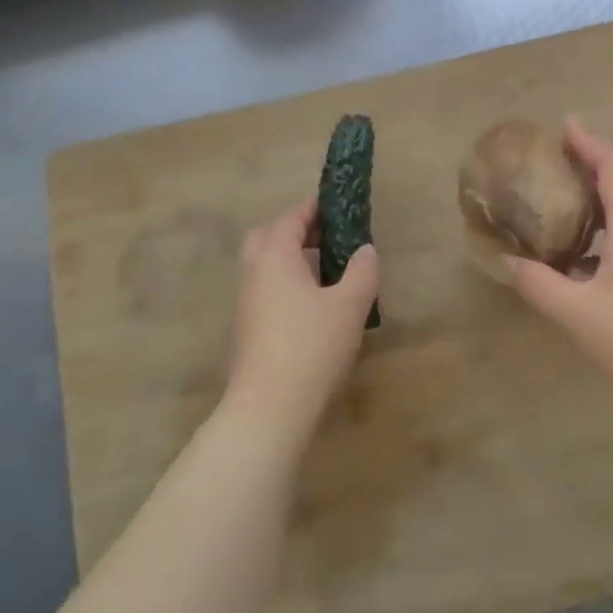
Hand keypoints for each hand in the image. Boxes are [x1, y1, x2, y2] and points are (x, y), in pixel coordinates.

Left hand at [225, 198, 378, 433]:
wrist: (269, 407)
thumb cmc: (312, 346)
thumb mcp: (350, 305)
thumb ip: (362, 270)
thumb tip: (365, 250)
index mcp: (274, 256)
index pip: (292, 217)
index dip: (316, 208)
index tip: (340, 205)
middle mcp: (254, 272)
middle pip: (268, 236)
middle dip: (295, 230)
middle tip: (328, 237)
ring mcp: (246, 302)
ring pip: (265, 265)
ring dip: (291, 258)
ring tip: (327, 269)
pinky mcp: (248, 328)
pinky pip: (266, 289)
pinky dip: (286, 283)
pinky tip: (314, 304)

※

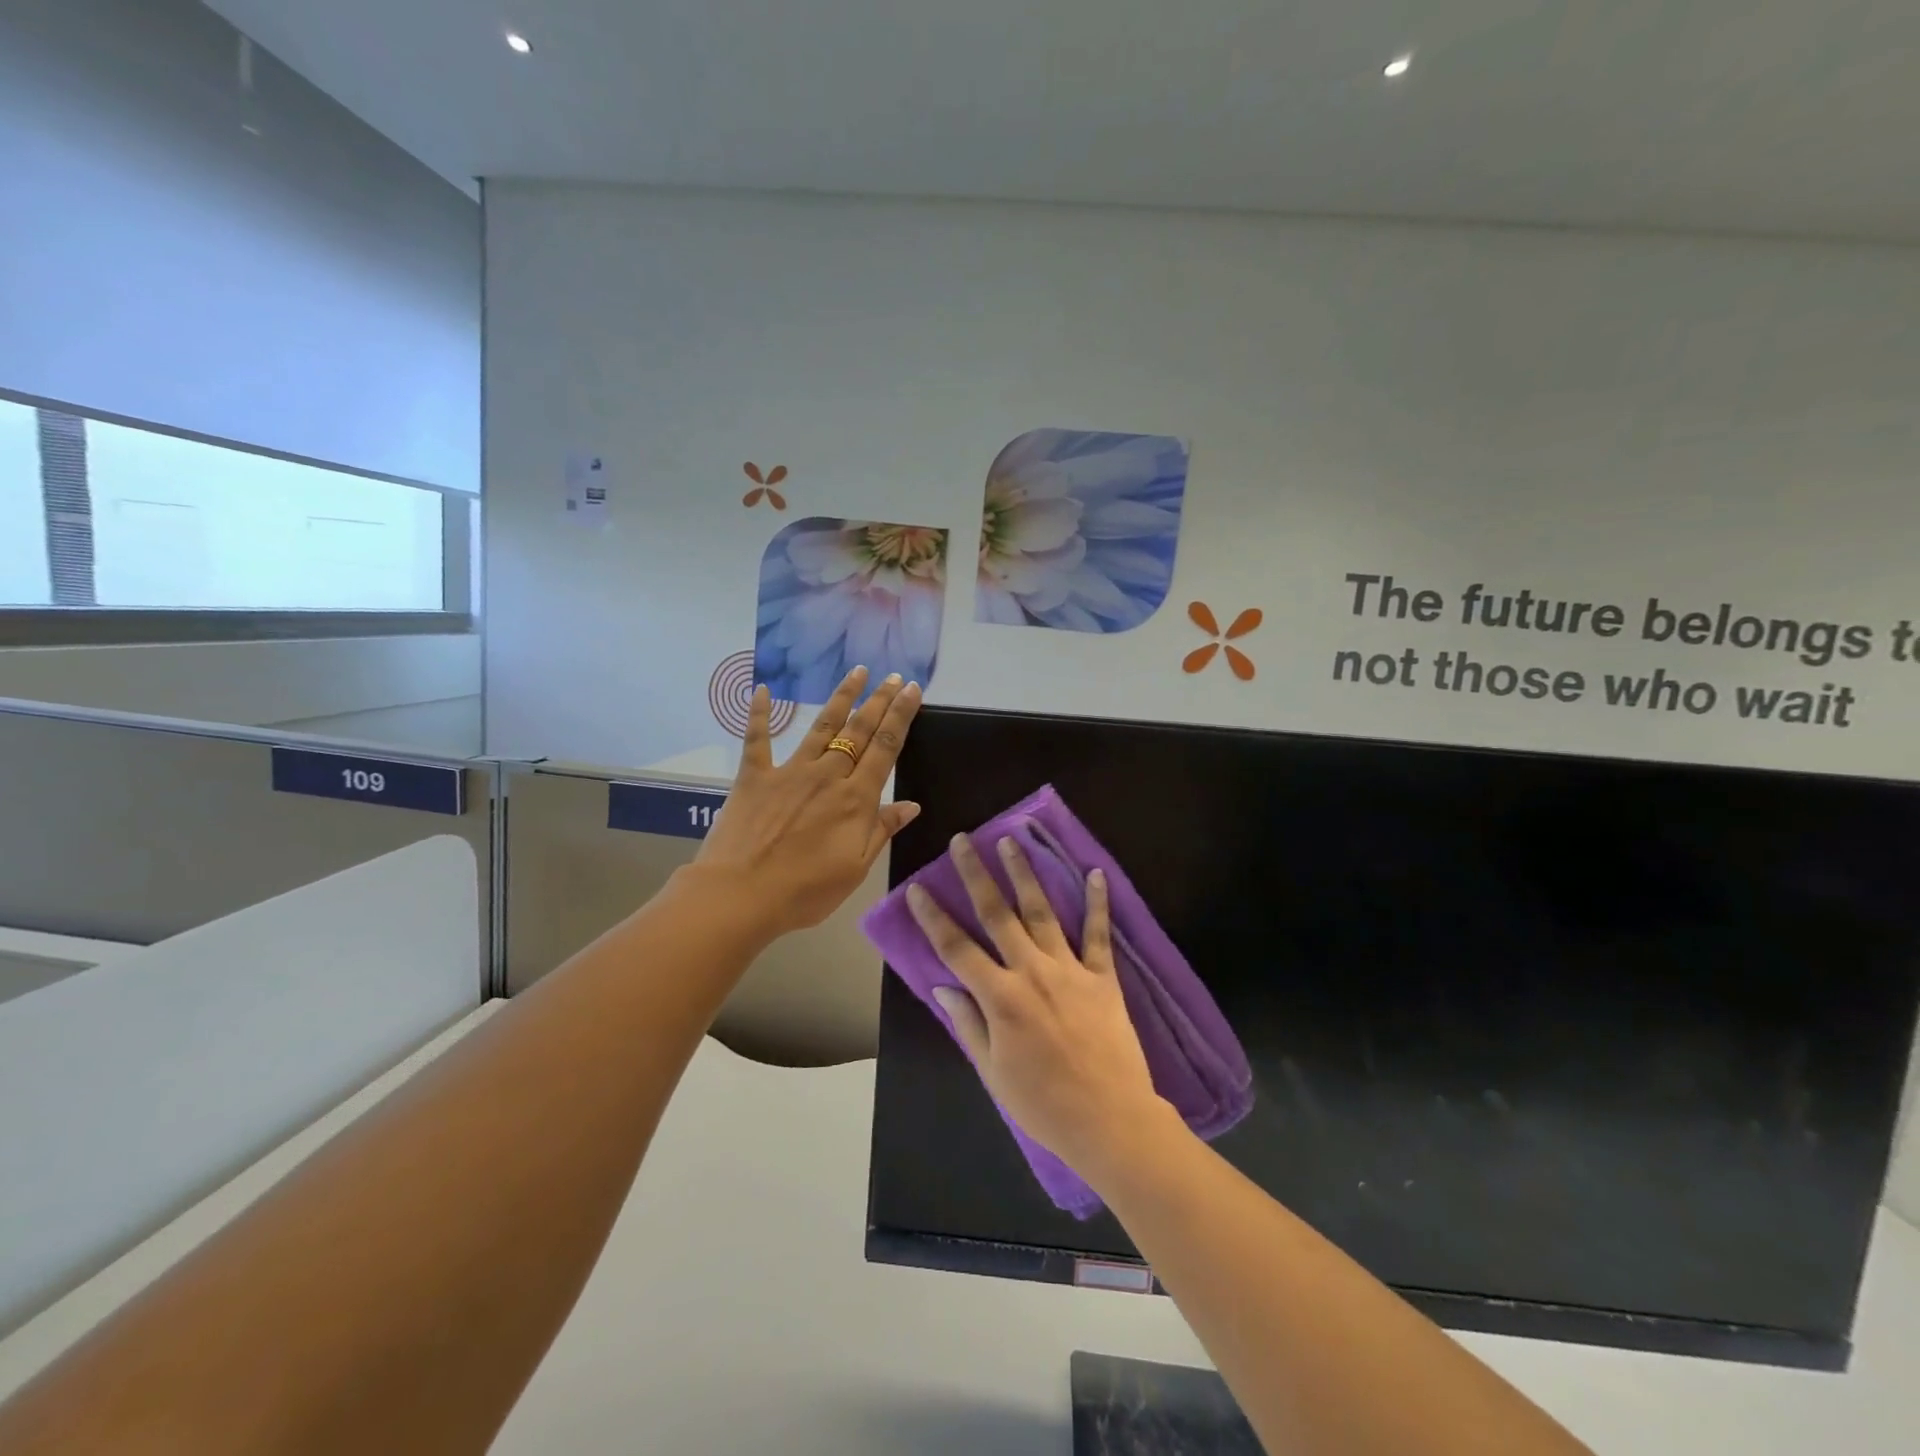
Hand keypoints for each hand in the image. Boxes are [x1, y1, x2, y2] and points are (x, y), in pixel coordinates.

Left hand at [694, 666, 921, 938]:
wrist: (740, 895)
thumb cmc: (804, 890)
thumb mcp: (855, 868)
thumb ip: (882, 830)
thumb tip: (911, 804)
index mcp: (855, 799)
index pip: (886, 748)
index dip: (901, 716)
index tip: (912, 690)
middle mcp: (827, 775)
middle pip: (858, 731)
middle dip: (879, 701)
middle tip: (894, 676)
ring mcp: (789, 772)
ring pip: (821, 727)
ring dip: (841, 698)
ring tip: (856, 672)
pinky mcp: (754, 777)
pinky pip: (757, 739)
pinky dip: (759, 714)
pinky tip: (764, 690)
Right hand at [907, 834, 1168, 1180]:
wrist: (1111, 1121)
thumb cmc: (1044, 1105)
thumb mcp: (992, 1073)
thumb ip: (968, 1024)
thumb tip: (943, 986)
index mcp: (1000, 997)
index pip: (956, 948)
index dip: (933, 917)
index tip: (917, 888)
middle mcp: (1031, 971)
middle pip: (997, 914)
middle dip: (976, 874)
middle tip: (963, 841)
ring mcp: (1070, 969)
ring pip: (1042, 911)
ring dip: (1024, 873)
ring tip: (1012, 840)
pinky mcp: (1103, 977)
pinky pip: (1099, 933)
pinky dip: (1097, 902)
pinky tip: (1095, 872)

※

WHAT YOU SHOULD DO | Write out only the lines that run from the line containing "index mcp: (274, 256)" through the line containing "pinky dip: (286, 283)", both included, exactly as they appear above.

ANSWER TO THE PROBLEM |
index mcp: (274, 256)
index pip: (292, 217)
index dip: (316, 208)
index tip: (340, 205)
middle mcp: (254, 272)
middle pip: (268, 236)
middle dip: (295, 230)
middle tip: (328, 237)
ring mcp: (246, 302)
ring pip: (265, 265)
ring dip: (291, 258)
ring tip: (327, 269)
pinky mcp: (248, 328)
pinky pip: (266, 289)
pinky dip: (286, 283)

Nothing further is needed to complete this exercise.